*Quoted passage:*
Activists working with the forest dwellers doubt the intention of the government. “The Rs 263 crore Saranda Development Plan, piggybacking on the anti-naxal operation has a clear mining interest,” says Gladson Dungdung of Jharkhand Human Rights Movement (JHRM) and member of the Assessment and Monitoring Authority of the Planning Commission. “Villages situated next to the proposed mining projects saw fake encounters and rape cases during the anti-Naxal drive. While the government is yet to settle the land titles of the tribals under the Forest Rights Act of 2006, the security forces burnt down whatever land records they had.”

Spread over 80,000 hectares in West Singhbhum district, Saranda is the largest sal forest in Asia. It also stands atop one of the world’s largest single deposit of iron ore—over 2,000 million tonnes. At least 36,000 Ho tribals live inside the forest. Most of them collect minor forest produce like sal leaves and seeds to earn a living or are small farmers.  

These leave Rs 99 crore for development works like providing housing facilities for people below poverty line, clean drinking water and sanitation, watershed projects, installing handpumps, solar lanterns and setting up schools.  

Xavier Dias, activist and writer who has worked with mine workers of Jharkhand for three decades, says the plan is a two-pronged strategy. “The package, which will receive funds from industries through their corporate social responsibility, will help garner acceptance from the forest dwellers on opening up of new mining areas. Simultaneously, it will deny Maoists the safe refuge of dense forests as it will be cleared for mining, roads and ancillary development.”

For Maoists, it was a safe haven  

Located at the trijunction of Jharkhand, Odisha and Chhattisgarh, Saranda is strategically crucial for Maoists. By the government’s own reckoning, Saranda is the headquarters of the Maoists’ eastern regional bureau. Strategically, it comes next to the Dandakaranya forests of Chhattisgarh, which the Maoists have declared the liberated zone. The forests are also the prime revenue earner for the banned organisation. Dungdung says Maoists earn at least Rs 500 crore per year from Saranda by imposing levies on mining companies. Some offer them protection money to do business in a Maoist bastion, while those mining illegally beyond their lease area pay hefty sums. In 2007-08, Rungta Mines and Usha Martin reportedly paid Rs 25 lakh each to Maoists. Months after the combing operation, the paramilitary forces in March discovered opium fields inside Saranda as another source of their income.

*Work item a:* From the passage on the Saranda forest, set down the part that opens with the words "Located at the" and closes with "of their income.", copying it word for word.

*Given information:*
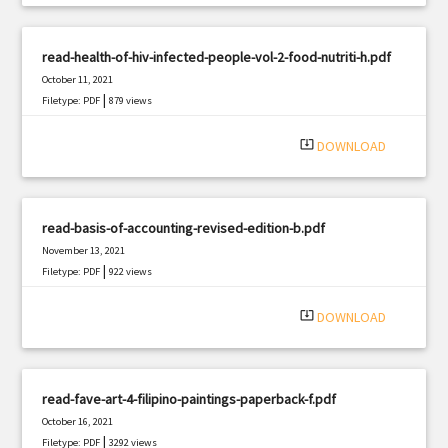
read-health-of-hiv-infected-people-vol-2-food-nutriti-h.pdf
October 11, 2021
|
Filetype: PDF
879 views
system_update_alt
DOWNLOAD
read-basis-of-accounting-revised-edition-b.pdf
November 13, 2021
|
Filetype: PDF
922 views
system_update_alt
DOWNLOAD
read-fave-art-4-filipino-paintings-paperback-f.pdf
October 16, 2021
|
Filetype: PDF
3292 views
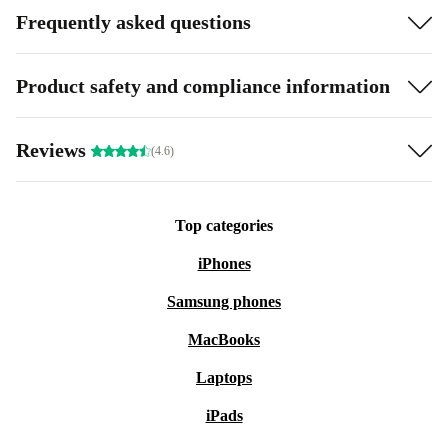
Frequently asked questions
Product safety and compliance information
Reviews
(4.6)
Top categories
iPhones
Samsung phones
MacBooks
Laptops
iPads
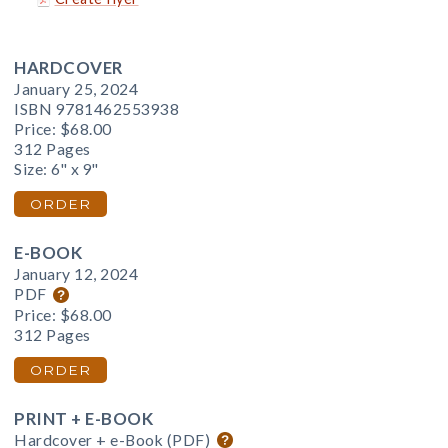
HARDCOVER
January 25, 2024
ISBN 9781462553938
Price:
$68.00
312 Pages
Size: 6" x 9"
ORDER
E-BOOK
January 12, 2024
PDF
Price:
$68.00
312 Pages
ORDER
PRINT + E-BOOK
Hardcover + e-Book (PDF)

--

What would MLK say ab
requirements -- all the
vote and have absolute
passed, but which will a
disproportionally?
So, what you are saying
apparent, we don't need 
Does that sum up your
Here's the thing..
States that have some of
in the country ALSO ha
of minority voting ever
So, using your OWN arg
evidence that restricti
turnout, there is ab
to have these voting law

* * *

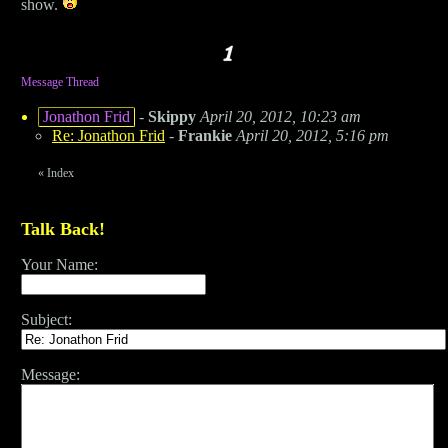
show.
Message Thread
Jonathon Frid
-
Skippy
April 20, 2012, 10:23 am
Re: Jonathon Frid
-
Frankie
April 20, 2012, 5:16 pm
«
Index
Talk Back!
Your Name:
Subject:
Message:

*Work item b:* Extract the lines of the records that run from the line containing "Frequently asked questions" through the line containing "Hardcover + e-Book (PDF)", including both of those lines, and repeat them word for word. Leave the pictures out of your answer.

*Exercise output a:*
Located at the trijunction of Jharkhand, Odisha and Chhattisgarh, Saranda is strategically crucial for Maoists. By the government’s own reckoning, Saranda is the headquarters of the Maoists’ eastern regional bureau. Strategically, it comes next to the Dandakaranya forests of Chhattisgarh, which the Maoists have declared the liberated zone. The forests are also the prime revenue earner for the banned organisation. Dungdung says Maoists earn at least Rs 500 crore per year from Saranda by imposing levies on mining companies. Some offer them protection money to do business in a Maoist bastion, while those mining illegally beyond their lease area pay hefty sums. In 2007-08, Rungta Mines and Usha Martin reportedly paid Rs 25 lakh each to Maoists. Months after the combing operation, the paramilitary forces in March discovered opium fields inside Saranda as another source of their income.

*Exercise output b:*
Frequently asked questions
Product safety and compliance information
Reviews
(4.6)
Top categories
iPhones
Samsung phones
MacBooks
Laptops
iPads
HARDCOVER
January 25, 2024
ISBN 9781462553938
Price:
$68.00
312 Pages
Size: 6" x 9"
ORDER
E-BOOK
January 12, 2024
PDF
Price:
$68.00
312 Pages
ORDER
PRINT + E-BOOK
Hardcover + e-Book (PDF)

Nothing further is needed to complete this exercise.